Das Unternehmen führte die interne Initiative "T-Style" ein, die mehr Effizienz, weniger Hierarchien und eine bessere Zusammenarbeit in der globalen Belegschaft von rund 250.000 Mitarbeitenden fördern soll – mit Schwerpunkt auf den Standorten in Deutschland und den USA.
Höttges dankte den Beschäftigten für ihren Einsatz in einem Jahr, das von steigenden Kosten, hartem Wettbewerb und geopolitischen Unsicherheiten geprägt war. Zudem verlängerte er die Verträge zweier Führungskräfte: Thorsten Langheim und Dr. Ferri Abolhassan. Anders als in den Vorjahren war diesmal ein größerer Führungskreis an der Pressekonferenz beteiligt – ein Zeichen für den Wandel in der internen Kommunikation.

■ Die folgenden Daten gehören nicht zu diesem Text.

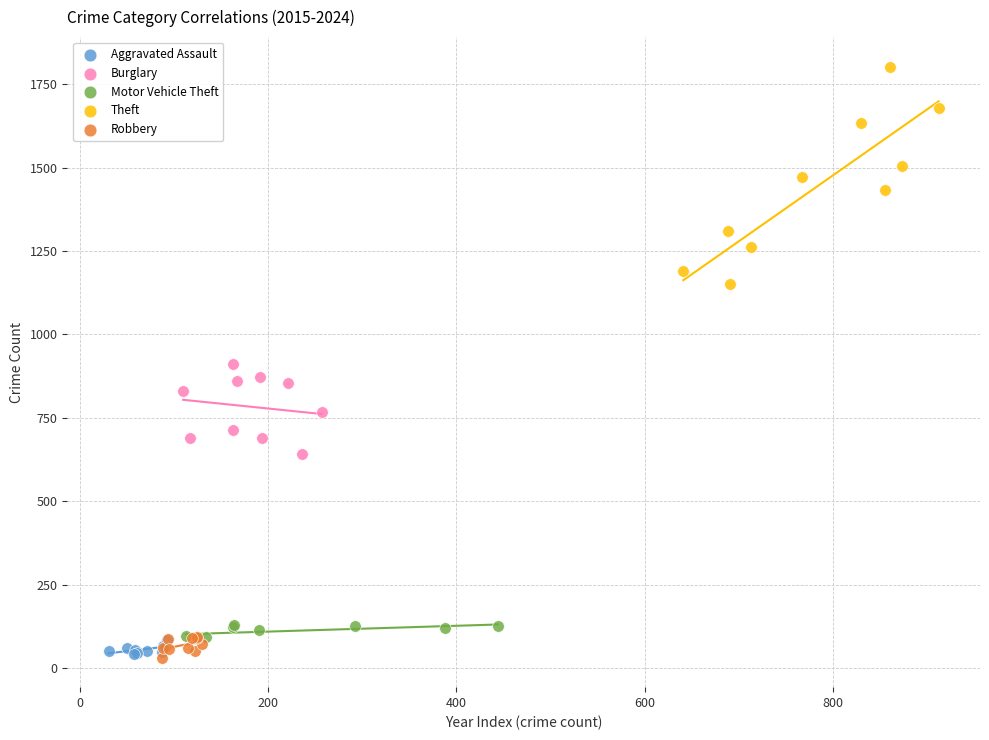

Which series has the widest spread of Y values?

Theft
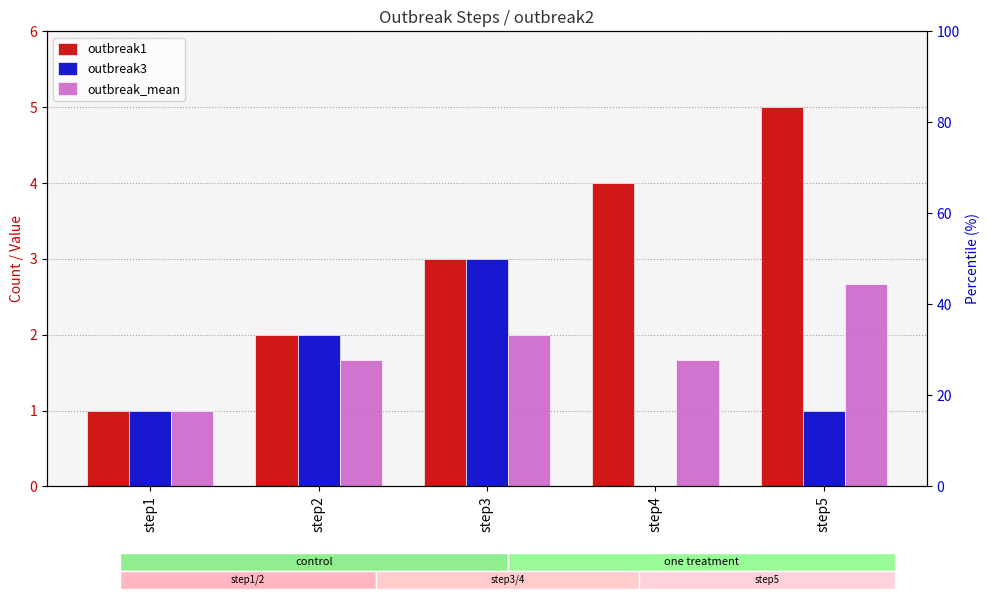

Are the bars grouped side by side (vs. stacked)?

Yes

Fiber-Ausbau und Digitalisierung im Fokus Rodrigo Diehl, Chef von Telekom Deutschland, vermeldete fast 600.000 neue Glasfaserkunden im Jahr 2025 und setzte sich das Ziel, bis 2027 eine Million zu erreichen. Um die Installation zu beschleunigen, stellte er ein neues Verfahren für Mehrfamilienhäuser vor, das die Anschlusszeiten von "drei Monaten oder länger" auf "nur 30 Sekunden" reduzieren soll. Darüber hinaus will Diehl die "Mein-Magenta"-App zur zentralen Plattform für Kundenservice ausbauen – mit dem Ziel, 70 Prozent der Vertragsverlängerungen digital abzuwickeln.
Dominique Leroy, Europa-Chefin des Konzerns, präsentierte ein Wachstum der Service-Umsätze in der Region um 3,9 Prozent für 2025. Verbraucherschützer zeigen sich jedoch besorgt über Verzögerungen beim Glasfaserausbau bis in die Wohnung (FTTH) und eine Zunahme unangekündigter Haustürgeschäfte.
Kritik an EU-Regulierung Höttges äußerte sich frustriert über den "Digital Networks Act" (DNA) der EU, den er als zusätzliche bürokratische Hürde bezeichnete, die Fortschritte bremsen könnte.
In den kommenden beiden Jahren will sich die Deutsche Telekom auf den Ausbau des Glasfasernetzes, die Verbesserung des Kundenservice durch digitale Lösungen und die Wachstumssicherung in Europa konzentrieren. Mit der *"T-Style"-Initiative strebt das Unternehmen schlanke Prozesse an, während es gleichzeitig seine Expansionspläne vorantreibt. Ob die ehrgeizigen Ziele beim Glasfaserausbau und die operativen Herausforderungen gemeistert werden, wird sich in dieser Phase entscheiden.